> Instructions:
A - Answer these questions from the text on service containers:
(i) What does the abbreviation DIC stand for?
(ii) What does the service container give you when a requested service is already available?
(iii) Which service container does eZ Publish 5 use?
B - How would you say this sentence from the text on service containers in Spanish: "The role of a service container is to build and maintain your services and their dependencies."
C - Write the next part of the text on service containers, picking up after its last sentence about eZ Publish 5.

> Exercise text:
--- START ---

A service container, (aka DIC, Dependency Injection Container) is a special object that greatly facilitates dependencies resolution in your application and sits on Dependency Injection design pattern. Basically, this design pattern proposes to inject all needed objects and configuration into your business logic objects (aka services). It avoids the massive use of singletons, global variables or complicated factories and thus makes your code much more readable and testable. It avoids magic.

The main issue with dependency injection is how to resolve your dependencies for your services. This is where the service container takes place. The role of a service container is to build and maintain your services and their dependencies. Basically, each time you need a service, you may ask for it to the service container which will either build it with the configuration you provided, or give you the existing instance if it is already available.

In eZ Publish 5

eZ Publish 5 uses Symfony service container .

--- END ---

> Supplied information:

--- START ---

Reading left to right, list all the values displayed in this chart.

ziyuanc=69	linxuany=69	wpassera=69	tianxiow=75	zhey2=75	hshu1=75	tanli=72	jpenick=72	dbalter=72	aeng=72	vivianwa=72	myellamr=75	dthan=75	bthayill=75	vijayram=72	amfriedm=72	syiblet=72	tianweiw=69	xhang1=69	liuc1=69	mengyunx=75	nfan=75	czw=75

--- END ---

> Results of the tasks:
A -
(i) Dependency Injection Container
(ii) The existing instance
(iii) The Symfony service container

B - La función de un contenedor de servicios es construir y mantener tus servicios y sus dependencias.

C -
It is very powerful and highly configurable. We encourage you to read its dedicated documentation as it will help you understand how eZ Publish 5 services are made :

Service tags

Service tags in Symfony DIC are a useful way to dedicate services to a specific purpose. They are usually used for extension points.

For instance, if you want to register a Twig extension to add custom filters, you will need to create the PHP class and declare it as a service in the DIC configuration with the twig.extension tag (see Symfony cookbook entry for a full example).

eZ Publish 5 exposes several features this way (see the list of core service tags). This is for example the case for Field Types.

You will find all service tags exposed by Symfony in its reference documentation.